Riquinho teve uma forte ligação com o grupo Alô Som, um dos grandes nomes do pagode romântico nos anos 90. Suas composições ajudaram a consolidar o grupo no cenário musical, tornando-se verdadeiros hinos do gênero. O Alô Som, assim como outros grupos da época, soube interpretar com maestria as canções de Riquinho, transformando-as em sucessos que marcaram época. Muitas bandas beberam dessa fonte nos anos seguintes, fazendo sucesso regravando parte desse repertório.

Além do Alô Som, as músicas de Riquinho foram gravadas por diversos artistas de renome do pagode, garantindo que seu talento fosse reconhecido e sua obra se perpetuasse mesmo após sua partida. Uma das mais especiais foi a “Nosso Grito”, com o Fundo de Quintal. Suas letras, muitas vezes carregadas de emoção e histórias do cotidiano, bateram no carisma do público, tornando-se inconfundíveis.

(Riquinho à esquerda, ao lado do compositor Lincoln de Lima)

Sucessos como “Não pedi pra me Apaixonar”, “A gente já não Rola”, “Supera”, “Ainda gosto de Você”, “Pela Vida Inteira”, “Você me Maltrata”, “E agora”, “Até Encontrar”, “Pra Sempre”, “Não tive a Intenção”, “Pago pra Ver”, “Cadê Você”; marcam a história do pagode até hoje. Mesmo tendo tantos compositores bons na caneta, muitos dizem que igual ao Riquinho ninguém de sua geração chegou perto do que ele fazia.

Infelizmente, a trajetória promissora de Riquinho foi interrompida de forma trágica em 2000. O compositor faleceu vítima de um acidente de carro, com apenas 24 anos, deixando o mundo do pagode órfão de um de seus maiores talentos que estava saindo dos bastidores para ganhar os palcos. Sua morte precoce gerou grande comoção no meio musical e entre os fãs, que reconheciam nele um artista singular, capaz de traduzir sentimentos em melodias inesquecíveis.

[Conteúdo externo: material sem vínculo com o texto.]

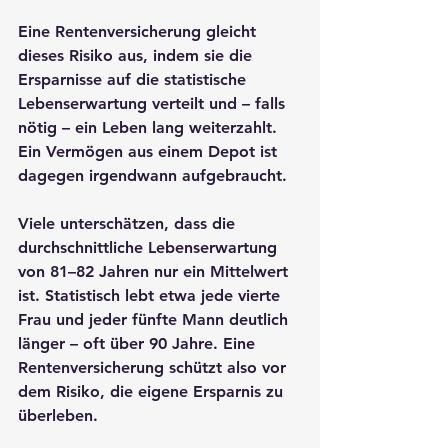
Eine Rentenversicherung gleicht 
dieses Risiko aus, indem sie die 
Ersparnisse auf die statistische 
Lebenserwartung verteilt und – falls 
nötig – 
ein Leben lang weiterzahlt
. 
Ein Vermögen aus einem Depot ist 
dagegen irgendwann aufgebraucht.
Viele unterschätzen, dass die 
durchschnittliche Lebenserwartung 
von 81–82 Jahren nur ein Mittelwert 
ist. Statistisch lebt etwa jede vierte 
Frau und jeder fünfte Mann deutlich 
länger – oft über 90 Jahre. Eine 
Rentenversicherung schützt also vor 
dem Risiko, die eigene Ersparnis zu 
überleben.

Mesmo com uma carreira curta, Riquinho deixou um legado que segue vivo até hoje em cada esquina. Suas músicas continuam sendo lembradas, regravadas e cantadas por novas gerações de pagodeiros, mantendo seu nome presente na história da música brasileira. E sua mensagem, mesmo após tantos anos de sua partida, ainda é muito atual.

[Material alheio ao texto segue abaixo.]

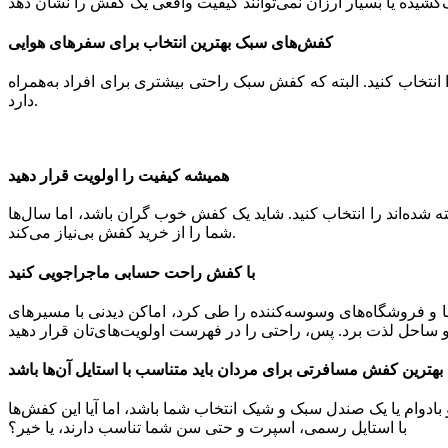
کفش‌های سبک بهترین انتخاب برای سفرهای هوایی
تخاب کنید. البته که کفش سبک راحتی بیشتری برای افراد به‌همراه
دارد.
همیشه کیفیت را اولویت قرار دهید
ته شده‌اند را انتخاب کنید. شاید یک کفش خوب گران باشد، اما سال‌ها
شما را از خرید کفش بی‌نیاز می‌کند.
با کفش راحت حسابی ماجراجویی کنید
ها و فروشگاه‌های وسوسه‌کننده را طی کرد، اماکن دیدنی با مسیرهای
بهترین کفش مسافرتی برای مردان باید متناسب با استایل آن‌ها باشد
ادوام یا یک صندل سبک و شیک انتخاب شما باشد، اما آیا این کفش‌ها
با استایل رسمی، اسپرت و حتی سن شما تناسب دارند، یا خیر؟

O talento de Riquinho foi um daqueles que surgem raramente. Seu dom para a composição fez com que ele deixasse uma marca indelével no pagode, um estilo que continua evoluindo, mas que sempre terá nele uma de suas referências mais importantes. Ele tão jovem conseguiu trazer maturidade ao pagode nos anos 2000, que deu sequência aos dourados anos 90 do gênero.

Há um tempo atrás, pouco acervo se tinha da história de Riquinho. Mas sua mãe deu uma linda entrevista para o canal de Leandro Brito, que a visitou na casa onde Riquinho compôs seus maiores sucessos. Confere aqui e se emocione tanto quanto todos nós que assistimos: História de Riquinho por Edna Só!

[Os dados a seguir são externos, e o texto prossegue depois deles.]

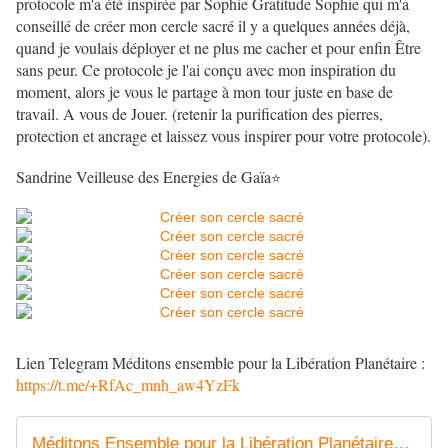
protocole m'a été inspirée par Sophie Gratitude Sophie qui m'a
conseillé de créer mon cercle sacré il y a quelques années déjà,
quand je voulais déployer et ne plus me cacher et pour enfin Être
sans peur. Ce protocole je l'ai conçu avec mon inspiration du
moment, alors je vous le partage à mon tour juste en base de
travail. A vous de Jouer. (retenir la purification des pierres,
protection et ancrage et laissez vous inspirer pour votre protocole).
Sandrine Veilleuse des Energies de Gaïa
⭐
Lien Telegram Méditons ensemble pour la Libération Planétaire :
https://t.me/+RfAc_mnh_aw4YzFk
Méditons Ensemble pour la Libération Planétaire🌎❤️🐬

Embora tenha partido cedo demais, sua música segue viva, provando que grandes artistas nunca são esquecidos. O pagode deve muito a Riquinho, e seu legado continua a emocionar e embalar aqueles que apreciam um bom samba e a poesia de suas letras. Que ele seja mais celebrado por nossa geração e outras futuras, sendo eterno com suas obras.